Proposed Legislation Calls for More Grants, Fewer Loans

By Gia Kim

Both the House of Representatives and the Senate are considering bills which would change the Higher Education Act and alter several aspects of federal financial aid programs.

The most dramatic change outlined in the bills would be the elimination of banks from the Stafford Loan Program. By creating a Direct Loan Program, students would borrow money from the federal government instead of from banks.

According to James S. Miller, Harvard director of financial aid, the Direct Loan Program would save the federal government "a significant amount of money" that could be applied to grants.

Because Harvard is one of the few universities that currently lends money to undergraduates and graduates, the proposed bill would affect the University differently than most other colleges.

"Harvard is now acting like a bank, since it is lending money and collecting interest," said Thomas R. Wolanin, staff director of the House's Post-Secondary Education Panel. "If the bill is passed, they would continue to be an originator, but instead of using their own funds, they would be using federal funds."

Another feature of the House bill involves changes to the Pell Grant program. The income level to qualify for Pell Grants would be raised from $35,000 to $44,000.

In addition, the minimum Pell grant would be raised from $200 to $400, and the maximum Pell Grant would be raised from $2400 to $4500.

Miller said he supports the proposed change because it will help reverse the current trend toward more loans and fewer grants in financial aid packages.

"Anything that helps correct the growing imbalance between loans and grants is beneficial," said Miller.

A spokesperson for Sen. Edward M. Kennedy '54-'56 (D-Mass.), the sponsor of the Senate bill, said that the expansion of the Pell Grant program would "open up access to aid to middle-class families who too often find themselves left out."

Pell Grants are listed as entitlements in the federal budget agreement. According to the spokesperson, this means the increase in Pell Grant funding would only be possible by cutting other entitlements, increasing the federal budget deficit or raising taxes.

The House and Senate bills also call for the creation of a single application for all federal aid programs, which would replace the multiple applications now required.

Miller said the federal application will streamline the financial aid process.

'Will Eliminate Confusion'

"It will eliminate the complexity and confusion for students applying for financial aid," Miller said, explaining that the application would create "one-stop shopping" for federal aid.

But representatives of companies that would be removed from the financial aid application process disagree with Miller's assessment.
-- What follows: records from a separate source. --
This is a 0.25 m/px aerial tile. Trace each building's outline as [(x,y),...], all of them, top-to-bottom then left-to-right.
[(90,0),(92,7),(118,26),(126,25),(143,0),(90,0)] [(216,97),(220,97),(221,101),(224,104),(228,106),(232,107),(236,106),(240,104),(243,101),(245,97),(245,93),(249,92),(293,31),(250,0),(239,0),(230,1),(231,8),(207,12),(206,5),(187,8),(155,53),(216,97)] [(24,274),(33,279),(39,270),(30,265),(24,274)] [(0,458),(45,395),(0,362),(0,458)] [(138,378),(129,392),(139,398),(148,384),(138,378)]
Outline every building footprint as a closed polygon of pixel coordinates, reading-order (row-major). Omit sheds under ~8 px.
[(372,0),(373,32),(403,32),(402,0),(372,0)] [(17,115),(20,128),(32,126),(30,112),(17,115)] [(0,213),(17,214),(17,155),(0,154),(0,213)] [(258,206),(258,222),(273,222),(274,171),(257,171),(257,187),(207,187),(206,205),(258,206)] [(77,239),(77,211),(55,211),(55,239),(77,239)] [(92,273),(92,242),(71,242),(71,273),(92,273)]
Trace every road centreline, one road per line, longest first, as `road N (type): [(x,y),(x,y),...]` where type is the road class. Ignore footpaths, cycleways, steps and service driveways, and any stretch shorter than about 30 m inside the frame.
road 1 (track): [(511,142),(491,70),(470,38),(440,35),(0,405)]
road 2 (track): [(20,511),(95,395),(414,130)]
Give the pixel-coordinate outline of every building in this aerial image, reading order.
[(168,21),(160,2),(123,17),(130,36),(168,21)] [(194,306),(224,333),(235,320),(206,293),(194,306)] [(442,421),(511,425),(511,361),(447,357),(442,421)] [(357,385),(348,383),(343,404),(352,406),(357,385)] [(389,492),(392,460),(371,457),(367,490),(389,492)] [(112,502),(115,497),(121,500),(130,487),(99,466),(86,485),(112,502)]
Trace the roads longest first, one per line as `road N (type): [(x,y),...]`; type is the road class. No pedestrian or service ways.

"The unitary federal application would be divorced from state and institutional programs, which only fragments the process," said Lawrence E. Gladieux, executive director of the Washington office of the College Board.

"Federalizing the process would spawn additional forms and paperwork to add to the bureaucracy," Gladieux said.

The bills also provide for an application bypass for low-income students, a simplified definition of independent students and the removal of home, farm and small business equity from financial aid considerations.

Another controversial feature of the bill relates to the elimination of accrediting agencies from the financial aid process.

"It would shift the burden of evaluation to the federal government," said Miller, who was concerned that Department of Education officials would not be as thorough as local inspectors.

The House Committee on Education and Labor will begin considering the bill next Tuesday. The Senate bill is already under consideration by the Labor and Human Resources Committee.

According to the spokesperson, the two bills are not exactly alike, but he expects the minor differences will be worked out.